## Instructions to follow:
The answer should consist of each line from the data below that includes "linecap".

## Dataset content:
---
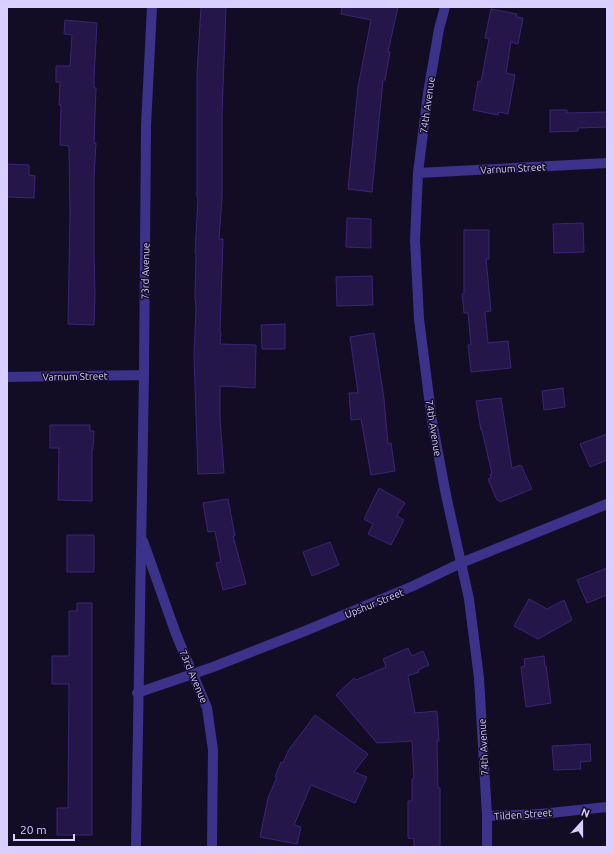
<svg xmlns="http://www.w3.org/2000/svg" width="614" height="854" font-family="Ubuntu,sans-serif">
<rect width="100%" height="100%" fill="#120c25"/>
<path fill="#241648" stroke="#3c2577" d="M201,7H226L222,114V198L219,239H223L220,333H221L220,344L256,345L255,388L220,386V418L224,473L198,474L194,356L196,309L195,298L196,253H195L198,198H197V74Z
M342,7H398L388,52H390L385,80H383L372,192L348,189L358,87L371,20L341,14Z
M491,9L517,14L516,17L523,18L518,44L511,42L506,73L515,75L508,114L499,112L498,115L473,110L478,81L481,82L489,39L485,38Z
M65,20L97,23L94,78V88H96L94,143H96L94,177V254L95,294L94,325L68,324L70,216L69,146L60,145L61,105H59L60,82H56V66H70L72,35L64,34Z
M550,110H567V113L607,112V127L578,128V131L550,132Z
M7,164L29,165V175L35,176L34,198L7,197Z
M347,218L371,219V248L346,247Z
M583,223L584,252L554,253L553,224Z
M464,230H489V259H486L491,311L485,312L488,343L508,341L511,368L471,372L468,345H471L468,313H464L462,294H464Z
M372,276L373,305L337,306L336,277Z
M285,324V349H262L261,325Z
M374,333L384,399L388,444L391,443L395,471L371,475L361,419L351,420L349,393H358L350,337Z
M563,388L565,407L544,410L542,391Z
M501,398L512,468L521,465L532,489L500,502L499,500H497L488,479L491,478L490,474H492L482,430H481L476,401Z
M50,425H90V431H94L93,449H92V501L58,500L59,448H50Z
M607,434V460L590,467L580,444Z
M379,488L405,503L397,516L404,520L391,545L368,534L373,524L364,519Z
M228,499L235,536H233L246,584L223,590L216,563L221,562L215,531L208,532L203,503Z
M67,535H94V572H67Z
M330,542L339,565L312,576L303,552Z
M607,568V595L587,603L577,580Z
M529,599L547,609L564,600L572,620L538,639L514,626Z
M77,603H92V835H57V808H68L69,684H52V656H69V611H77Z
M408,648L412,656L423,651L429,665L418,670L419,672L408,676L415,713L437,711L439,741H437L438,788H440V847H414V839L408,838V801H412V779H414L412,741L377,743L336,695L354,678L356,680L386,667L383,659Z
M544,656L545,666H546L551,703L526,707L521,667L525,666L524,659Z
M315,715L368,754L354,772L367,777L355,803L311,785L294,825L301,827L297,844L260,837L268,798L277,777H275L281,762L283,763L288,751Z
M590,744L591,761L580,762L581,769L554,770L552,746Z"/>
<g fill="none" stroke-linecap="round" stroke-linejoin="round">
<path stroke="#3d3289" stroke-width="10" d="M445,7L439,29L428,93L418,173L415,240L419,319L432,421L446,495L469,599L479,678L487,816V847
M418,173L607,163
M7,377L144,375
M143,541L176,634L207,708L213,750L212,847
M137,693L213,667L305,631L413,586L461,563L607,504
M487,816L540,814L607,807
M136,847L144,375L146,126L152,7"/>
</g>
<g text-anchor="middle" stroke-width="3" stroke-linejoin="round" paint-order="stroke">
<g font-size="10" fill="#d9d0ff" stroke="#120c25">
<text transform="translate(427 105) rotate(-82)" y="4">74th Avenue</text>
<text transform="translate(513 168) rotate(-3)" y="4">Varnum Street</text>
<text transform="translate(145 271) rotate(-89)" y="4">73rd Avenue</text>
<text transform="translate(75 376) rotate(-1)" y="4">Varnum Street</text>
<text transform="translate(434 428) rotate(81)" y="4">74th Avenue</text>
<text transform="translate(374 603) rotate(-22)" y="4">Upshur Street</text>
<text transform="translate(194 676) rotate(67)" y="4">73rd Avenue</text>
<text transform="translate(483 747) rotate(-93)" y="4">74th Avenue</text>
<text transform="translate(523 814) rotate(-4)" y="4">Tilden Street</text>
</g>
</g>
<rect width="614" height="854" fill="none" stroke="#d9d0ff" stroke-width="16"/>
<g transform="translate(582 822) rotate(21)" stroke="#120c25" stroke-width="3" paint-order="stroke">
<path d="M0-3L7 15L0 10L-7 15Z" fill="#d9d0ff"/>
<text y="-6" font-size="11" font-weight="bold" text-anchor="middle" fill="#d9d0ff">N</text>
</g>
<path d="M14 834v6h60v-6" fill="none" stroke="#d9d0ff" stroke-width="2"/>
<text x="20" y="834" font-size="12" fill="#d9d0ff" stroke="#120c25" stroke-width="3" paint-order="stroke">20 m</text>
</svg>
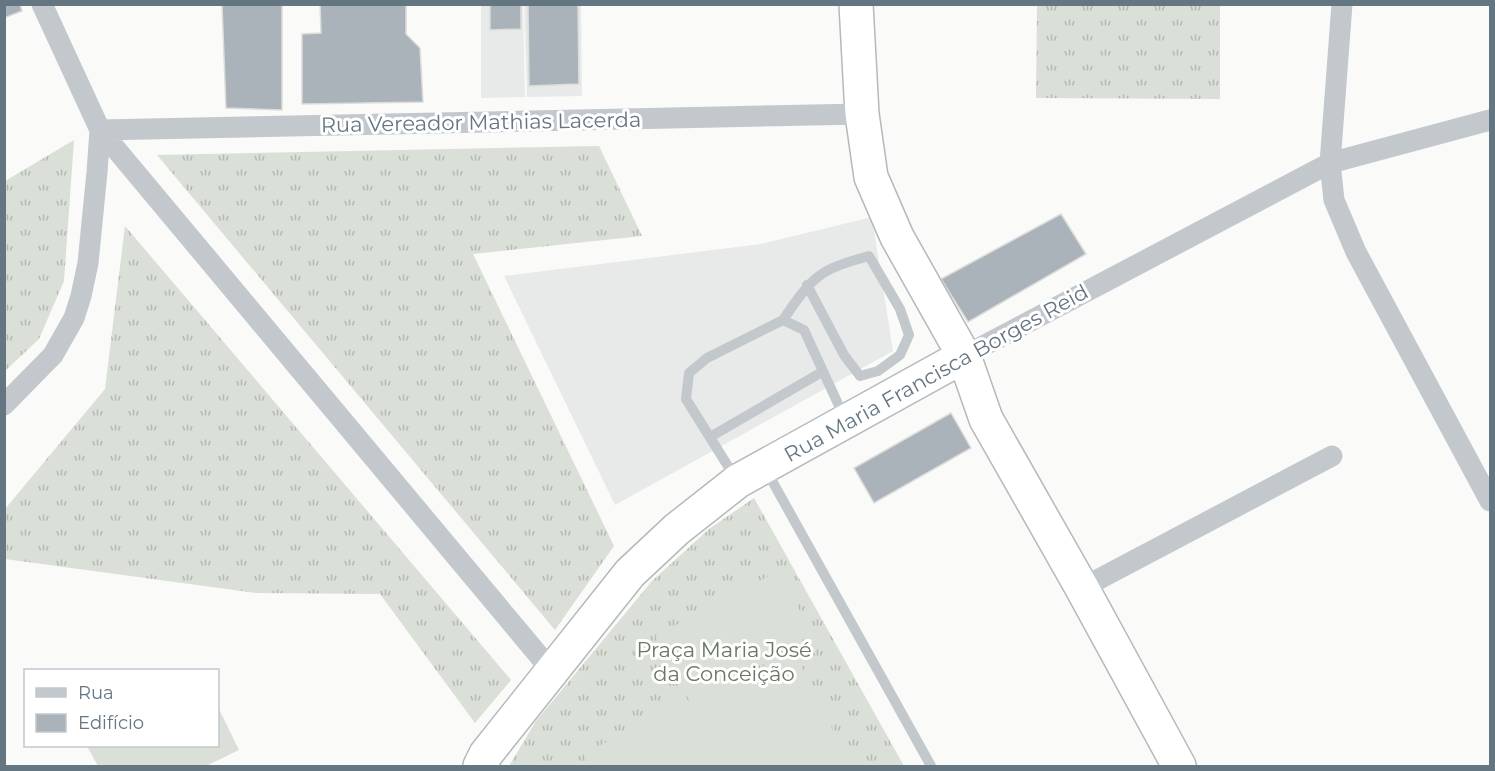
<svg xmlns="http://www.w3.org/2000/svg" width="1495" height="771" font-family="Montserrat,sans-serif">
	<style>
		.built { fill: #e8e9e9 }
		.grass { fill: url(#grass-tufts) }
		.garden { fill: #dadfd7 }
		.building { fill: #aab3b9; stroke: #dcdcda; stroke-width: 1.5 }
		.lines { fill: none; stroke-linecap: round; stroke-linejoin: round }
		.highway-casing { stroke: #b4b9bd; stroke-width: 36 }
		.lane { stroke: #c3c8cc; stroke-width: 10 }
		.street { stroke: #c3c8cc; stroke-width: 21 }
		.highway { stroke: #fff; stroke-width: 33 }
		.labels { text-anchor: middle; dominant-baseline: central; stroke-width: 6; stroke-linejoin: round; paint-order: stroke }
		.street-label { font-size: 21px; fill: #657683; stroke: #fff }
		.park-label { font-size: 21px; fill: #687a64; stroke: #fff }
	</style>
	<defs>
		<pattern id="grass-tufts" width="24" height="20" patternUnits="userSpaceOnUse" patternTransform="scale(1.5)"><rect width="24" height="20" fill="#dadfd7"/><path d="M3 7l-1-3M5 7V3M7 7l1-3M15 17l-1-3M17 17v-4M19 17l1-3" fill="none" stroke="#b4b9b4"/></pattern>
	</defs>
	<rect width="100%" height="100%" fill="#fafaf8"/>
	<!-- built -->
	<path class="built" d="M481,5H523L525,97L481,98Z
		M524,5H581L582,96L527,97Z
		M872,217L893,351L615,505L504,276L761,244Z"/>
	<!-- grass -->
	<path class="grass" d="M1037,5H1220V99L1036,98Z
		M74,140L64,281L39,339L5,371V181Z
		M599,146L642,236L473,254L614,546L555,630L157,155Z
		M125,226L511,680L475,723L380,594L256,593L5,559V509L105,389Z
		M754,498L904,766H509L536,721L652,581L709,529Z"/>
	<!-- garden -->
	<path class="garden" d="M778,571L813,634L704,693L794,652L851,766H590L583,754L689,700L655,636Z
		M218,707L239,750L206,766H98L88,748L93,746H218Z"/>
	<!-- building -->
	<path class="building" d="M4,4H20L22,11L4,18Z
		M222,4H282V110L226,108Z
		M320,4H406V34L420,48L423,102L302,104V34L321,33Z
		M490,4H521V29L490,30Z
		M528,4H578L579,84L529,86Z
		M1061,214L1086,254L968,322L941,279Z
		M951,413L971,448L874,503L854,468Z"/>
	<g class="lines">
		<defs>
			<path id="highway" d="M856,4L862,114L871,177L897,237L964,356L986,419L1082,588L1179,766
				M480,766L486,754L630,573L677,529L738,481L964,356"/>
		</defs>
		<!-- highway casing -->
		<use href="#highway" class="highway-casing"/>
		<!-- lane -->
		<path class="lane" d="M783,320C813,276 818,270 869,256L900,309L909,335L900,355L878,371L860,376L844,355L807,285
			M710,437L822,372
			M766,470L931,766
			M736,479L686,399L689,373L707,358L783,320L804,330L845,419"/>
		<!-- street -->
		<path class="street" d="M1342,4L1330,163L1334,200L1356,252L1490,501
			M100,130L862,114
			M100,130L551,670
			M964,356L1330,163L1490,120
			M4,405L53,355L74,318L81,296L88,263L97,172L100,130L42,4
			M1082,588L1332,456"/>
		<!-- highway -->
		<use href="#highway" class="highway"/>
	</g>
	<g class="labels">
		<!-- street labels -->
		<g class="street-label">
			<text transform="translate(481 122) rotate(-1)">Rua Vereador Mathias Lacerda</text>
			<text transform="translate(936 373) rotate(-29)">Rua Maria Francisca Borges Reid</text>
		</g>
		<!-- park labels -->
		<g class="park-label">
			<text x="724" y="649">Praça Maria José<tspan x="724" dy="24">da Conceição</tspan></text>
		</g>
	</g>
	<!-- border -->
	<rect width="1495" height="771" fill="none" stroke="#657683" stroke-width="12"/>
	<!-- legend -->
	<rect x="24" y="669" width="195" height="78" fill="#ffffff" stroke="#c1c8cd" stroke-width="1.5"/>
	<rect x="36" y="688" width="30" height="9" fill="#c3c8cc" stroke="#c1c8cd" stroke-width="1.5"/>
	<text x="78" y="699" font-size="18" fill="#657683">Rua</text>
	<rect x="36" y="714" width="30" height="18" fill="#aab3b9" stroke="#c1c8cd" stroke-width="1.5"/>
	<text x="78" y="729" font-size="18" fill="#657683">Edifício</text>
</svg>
---
## Reply to the task:
<g fill="none" stroke-linecap="round" stroke-linejoin="round">
		.lines { fill: none; stroke-linecap: round; stroke-linejoin: round }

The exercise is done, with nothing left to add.